NASA’s historic uncrewed mission to Moon seems to get yet another date as the technical snag persists. The next launch which was scheduled for coming Tuesday has been slated to take place between October 17-31.

The upcoming storm which hails around the south Dominican Republic is expected to grow into a hurricane in the coming days and could move north to Florida inciting trouble for the launch.

Our plan A is to stay on course and to get the launch off on September 27,” Mike Bolger, NASA’s exploration ground systems manager, told reporters on Friday. “But we realised we also need to be really paying attention and thinking about a plan B.”

“If we were to go down to Plan B, Mike said that would need a couple of days to pivot from their current tanking test or launch configuration to execute rollback and get back into the protection of the VAB, adding that a decision should be made by early afternoon on Saturday.
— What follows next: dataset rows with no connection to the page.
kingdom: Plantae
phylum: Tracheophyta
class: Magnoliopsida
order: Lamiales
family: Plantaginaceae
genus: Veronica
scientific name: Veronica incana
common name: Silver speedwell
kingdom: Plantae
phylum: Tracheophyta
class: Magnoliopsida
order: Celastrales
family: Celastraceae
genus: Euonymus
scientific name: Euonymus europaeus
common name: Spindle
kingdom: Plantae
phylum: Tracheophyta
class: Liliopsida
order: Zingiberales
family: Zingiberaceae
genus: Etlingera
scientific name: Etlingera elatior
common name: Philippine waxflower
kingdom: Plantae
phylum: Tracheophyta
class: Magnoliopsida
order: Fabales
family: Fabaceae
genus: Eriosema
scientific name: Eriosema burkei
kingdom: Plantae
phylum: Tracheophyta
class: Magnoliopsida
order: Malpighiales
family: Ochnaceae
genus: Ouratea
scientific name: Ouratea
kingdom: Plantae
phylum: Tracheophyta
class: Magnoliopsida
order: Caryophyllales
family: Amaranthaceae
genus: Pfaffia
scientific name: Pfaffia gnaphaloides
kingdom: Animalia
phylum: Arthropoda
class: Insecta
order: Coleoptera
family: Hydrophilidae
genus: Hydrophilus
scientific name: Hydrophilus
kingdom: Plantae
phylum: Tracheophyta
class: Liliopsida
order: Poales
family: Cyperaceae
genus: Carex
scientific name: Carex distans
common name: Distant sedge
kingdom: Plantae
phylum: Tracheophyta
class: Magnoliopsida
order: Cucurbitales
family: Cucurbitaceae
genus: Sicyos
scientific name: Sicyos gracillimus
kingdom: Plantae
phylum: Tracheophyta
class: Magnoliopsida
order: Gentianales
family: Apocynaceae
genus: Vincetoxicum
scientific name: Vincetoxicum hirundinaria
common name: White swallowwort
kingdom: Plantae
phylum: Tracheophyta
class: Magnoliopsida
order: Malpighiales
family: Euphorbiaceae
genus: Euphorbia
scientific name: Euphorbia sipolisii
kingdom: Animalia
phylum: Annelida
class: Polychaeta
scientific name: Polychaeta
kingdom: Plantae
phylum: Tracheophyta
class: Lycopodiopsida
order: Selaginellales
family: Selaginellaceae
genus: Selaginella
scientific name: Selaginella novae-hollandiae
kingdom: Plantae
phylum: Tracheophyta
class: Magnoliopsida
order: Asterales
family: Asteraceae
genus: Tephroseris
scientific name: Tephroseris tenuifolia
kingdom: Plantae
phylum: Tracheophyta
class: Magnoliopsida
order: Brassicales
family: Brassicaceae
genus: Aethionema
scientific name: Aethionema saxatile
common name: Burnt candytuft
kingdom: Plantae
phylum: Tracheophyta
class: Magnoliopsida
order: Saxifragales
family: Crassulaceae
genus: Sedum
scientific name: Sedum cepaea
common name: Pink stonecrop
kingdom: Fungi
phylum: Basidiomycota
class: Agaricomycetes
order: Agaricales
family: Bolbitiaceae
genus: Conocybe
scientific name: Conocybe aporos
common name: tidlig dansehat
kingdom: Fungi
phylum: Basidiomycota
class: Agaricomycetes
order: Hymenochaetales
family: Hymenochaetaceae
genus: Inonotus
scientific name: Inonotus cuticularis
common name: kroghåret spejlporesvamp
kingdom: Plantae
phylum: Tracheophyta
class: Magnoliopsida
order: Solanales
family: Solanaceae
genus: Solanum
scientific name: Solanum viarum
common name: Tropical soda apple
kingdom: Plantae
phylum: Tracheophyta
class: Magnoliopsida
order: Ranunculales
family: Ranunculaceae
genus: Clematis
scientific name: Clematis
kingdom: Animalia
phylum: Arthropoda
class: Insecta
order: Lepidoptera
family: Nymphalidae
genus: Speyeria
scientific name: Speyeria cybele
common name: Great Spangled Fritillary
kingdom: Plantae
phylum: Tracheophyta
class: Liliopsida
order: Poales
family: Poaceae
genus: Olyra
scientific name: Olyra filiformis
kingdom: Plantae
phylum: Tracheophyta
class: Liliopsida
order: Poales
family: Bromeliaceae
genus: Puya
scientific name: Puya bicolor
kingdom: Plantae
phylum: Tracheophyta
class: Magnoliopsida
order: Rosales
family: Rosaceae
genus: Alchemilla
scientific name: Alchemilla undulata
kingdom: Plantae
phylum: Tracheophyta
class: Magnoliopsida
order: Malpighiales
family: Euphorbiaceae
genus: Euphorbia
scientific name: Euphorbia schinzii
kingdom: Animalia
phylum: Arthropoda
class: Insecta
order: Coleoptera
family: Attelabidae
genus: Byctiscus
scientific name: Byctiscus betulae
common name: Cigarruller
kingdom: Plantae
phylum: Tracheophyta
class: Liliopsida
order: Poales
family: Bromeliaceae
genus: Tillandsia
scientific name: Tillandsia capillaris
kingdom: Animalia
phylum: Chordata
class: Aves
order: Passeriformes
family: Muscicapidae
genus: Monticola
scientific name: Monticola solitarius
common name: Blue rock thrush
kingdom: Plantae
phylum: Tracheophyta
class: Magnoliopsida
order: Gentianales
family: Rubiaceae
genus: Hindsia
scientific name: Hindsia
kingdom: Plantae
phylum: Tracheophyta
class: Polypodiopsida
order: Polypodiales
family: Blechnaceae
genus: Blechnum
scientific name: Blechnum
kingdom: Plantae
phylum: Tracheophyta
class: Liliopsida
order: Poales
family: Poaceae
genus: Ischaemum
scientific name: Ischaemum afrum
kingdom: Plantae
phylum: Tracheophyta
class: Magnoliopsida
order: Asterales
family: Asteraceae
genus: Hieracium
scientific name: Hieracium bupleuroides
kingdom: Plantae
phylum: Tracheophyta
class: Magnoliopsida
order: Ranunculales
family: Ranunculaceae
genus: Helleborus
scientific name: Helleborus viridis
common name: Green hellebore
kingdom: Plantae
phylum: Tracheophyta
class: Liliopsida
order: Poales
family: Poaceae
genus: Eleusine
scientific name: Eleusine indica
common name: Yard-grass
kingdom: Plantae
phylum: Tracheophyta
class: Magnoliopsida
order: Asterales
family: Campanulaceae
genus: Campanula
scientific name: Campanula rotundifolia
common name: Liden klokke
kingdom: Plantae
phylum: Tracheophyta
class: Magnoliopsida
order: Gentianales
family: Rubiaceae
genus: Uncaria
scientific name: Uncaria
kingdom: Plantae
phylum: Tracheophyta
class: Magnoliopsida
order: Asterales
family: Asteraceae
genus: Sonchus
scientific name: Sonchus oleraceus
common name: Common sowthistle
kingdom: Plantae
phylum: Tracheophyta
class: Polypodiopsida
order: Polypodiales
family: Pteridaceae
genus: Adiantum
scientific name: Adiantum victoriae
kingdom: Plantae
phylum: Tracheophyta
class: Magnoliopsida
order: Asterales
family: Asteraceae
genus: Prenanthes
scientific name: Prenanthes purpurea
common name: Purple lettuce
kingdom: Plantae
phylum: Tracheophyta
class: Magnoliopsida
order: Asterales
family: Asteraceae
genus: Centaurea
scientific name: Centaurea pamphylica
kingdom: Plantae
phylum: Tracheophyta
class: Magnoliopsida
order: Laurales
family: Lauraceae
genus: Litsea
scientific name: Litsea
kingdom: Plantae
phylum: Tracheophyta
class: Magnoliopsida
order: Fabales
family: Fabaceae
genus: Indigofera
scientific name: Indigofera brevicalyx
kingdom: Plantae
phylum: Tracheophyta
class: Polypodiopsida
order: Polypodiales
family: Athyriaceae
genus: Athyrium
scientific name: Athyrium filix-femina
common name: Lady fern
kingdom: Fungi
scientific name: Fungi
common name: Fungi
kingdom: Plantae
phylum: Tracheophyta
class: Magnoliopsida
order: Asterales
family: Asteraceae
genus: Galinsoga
The rocket which can withstand gusts of wind up to 137 km per hour might be sheltered which indicates the scheduled window that runs until October 4th will be missed.

Speculations are that the next window will run from Oct 17-31, with one possibility of take-off per day except from October 24-26 and 28.

The inaugural mission of the Artemis program will kick off a phase of NASA space exploration that intends to land diverse astronaut crews at previously unexplored regions of the moon on the Artemis II and Artemis III missions, slated for 2024 and 2025, respectively and eventually deliver crewed missions to Mars.